Text provided:
# West fork armory?



## Codyk (Jan 19, 2011)

Saw the website today and liked the look of their ar-15's but can't find anyone or any information about te business. Has anyone dealt with them? They are based out of Conroe


----------



## JJGold1 (May 6, 2010)

Codyk said:


> Saw the website today and liked the look of their ar-15's but can't find anyone or any information about te business. Has anyone dealt with them? They are based out of Conroe


I'd be interested as well.


----------



## aggieanglr (Oct 1, 2007)

Haven't bought any guns but have ordered accesories and mags. Very fast shipping.


----------



## Kornbread (Nov 21, 2007)

I messaged him the other day about some spikes lowers, he responded about a week later, seems something about the email here is linked to their home page or something vise versa got mixed up. Its a bidness run out of their home somplace back off wilson rd. The guy seemed nice. I'll do bidness with him.


----------



## Capt Scott Reeh (Jan 21, 2006)

Got P-Mags coming from them.Their email response was super fast.I'll probably do more business w/ them.


----------



## Shooter (Jun 10, 2004)

Bought an upper from them. Good price and quick delivery. They kept in touch via email until it arrived at the house.


----------



## pantallica4211 (Sep 6, 2012)

I ordered an AR from them. its being built so I havent put my hands on it. the guy i spoke with responded pretty quick too.


----------



## Capt Scott Reeh (Jan 21, 2006)

P-Mags are in !!!!!! Checked the mail today and to my surprise, they were in


----------



## pantallica4211 (Sep 6, 2012)

Anybody have a review of there AR's?


----------



## Muddskipper (Dec 29, 2004)

They are slammed with orders and are backed up.

They even had a news crew out there doing a story on them.

Local company cashing in on the AR craze ... good for them


----------



## pantallica4211 (Sep 6, 2012)

That is good to hear im anxiously waiting to get mine. The ETA was 2 weeks, haven't heard anything uet though.


----------



## ElJefe (Jun 1, 2004)

*3wks*

Been waiting three weeks to the day. i ordered for three buddys and myself. Hope they come in soon. I am sure they are behind.
Jb


----------



## pantallica4211 (Sep 6, 2012)

Transcribed page contents
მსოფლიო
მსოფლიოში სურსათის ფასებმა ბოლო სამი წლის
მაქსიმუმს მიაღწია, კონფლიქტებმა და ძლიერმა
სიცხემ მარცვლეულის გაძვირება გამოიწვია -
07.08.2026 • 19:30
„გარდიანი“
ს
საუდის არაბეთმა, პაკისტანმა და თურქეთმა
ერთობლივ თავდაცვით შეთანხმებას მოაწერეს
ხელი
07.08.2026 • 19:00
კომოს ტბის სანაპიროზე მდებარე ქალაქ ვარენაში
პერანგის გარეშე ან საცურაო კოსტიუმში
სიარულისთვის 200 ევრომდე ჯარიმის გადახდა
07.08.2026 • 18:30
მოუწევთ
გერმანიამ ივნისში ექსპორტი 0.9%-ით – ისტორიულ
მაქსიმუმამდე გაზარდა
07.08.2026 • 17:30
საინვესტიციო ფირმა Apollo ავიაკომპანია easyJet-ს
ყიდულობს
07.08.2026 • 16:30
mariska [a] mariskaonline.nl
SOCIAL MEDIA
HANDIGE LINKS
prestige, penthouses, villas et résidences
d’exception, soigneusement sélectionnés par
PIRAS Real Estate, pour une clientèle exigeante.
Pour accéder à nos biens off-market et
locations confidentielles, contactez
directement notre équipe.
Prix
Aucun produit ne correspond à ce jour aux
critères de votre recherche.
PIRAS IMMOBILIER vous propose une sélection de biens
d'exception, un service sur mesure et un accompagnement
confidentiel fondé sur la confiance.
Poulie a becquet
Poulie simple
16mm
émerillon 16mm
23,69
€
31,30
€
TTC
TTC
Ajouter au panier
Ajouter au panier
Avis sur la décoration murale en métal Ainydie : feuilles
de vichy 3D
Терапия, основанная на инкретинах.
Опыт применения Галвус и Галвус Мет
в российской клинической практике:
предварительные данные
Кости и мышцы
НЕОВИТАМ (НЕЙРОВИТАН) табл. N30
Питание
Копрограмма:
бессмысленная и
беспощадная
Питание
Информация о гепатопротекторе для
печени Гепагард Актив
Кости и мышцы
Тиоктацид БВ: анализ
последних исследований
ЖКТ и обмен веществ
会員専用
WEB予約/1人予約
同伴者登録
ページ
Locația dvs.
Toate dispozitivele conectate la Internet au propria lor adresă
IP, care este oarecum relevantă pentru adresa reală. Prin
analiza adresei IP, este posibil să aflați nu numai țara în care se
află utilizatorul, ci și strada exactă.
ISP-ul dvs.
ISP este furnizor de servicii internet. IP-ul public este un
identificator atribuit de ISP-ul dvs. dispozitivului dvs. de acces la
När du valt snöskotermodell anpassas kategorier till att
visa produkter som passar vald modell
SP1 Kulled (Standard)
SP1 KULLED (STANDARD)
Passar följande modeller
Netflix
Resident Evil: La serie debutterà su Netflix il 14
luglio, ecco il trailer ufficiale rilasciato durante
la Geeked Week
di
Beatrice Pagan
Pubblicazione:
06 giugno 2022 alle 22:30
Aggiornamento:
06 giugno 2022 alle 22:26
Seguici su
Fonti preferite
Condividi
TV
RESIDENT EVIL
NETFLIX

What you should do:
From the West Fork Armory thread above, copy the stretch from "Haven't bought any" through "bidness with him.".

Expected output:
Haven't bought any guns but have ordered accesories and mags. Very fast shipping.


----------



## Kornbread (Nov 21, 2007)

I messaged him the other day about some spikes lowers, he responded about a week later, seems something about the email here is linked to their home page or something vise versa got mixed up. Its a bidness run out of their home somplace back off wilson rd. The guy seemed nice. I'll do bidness with him.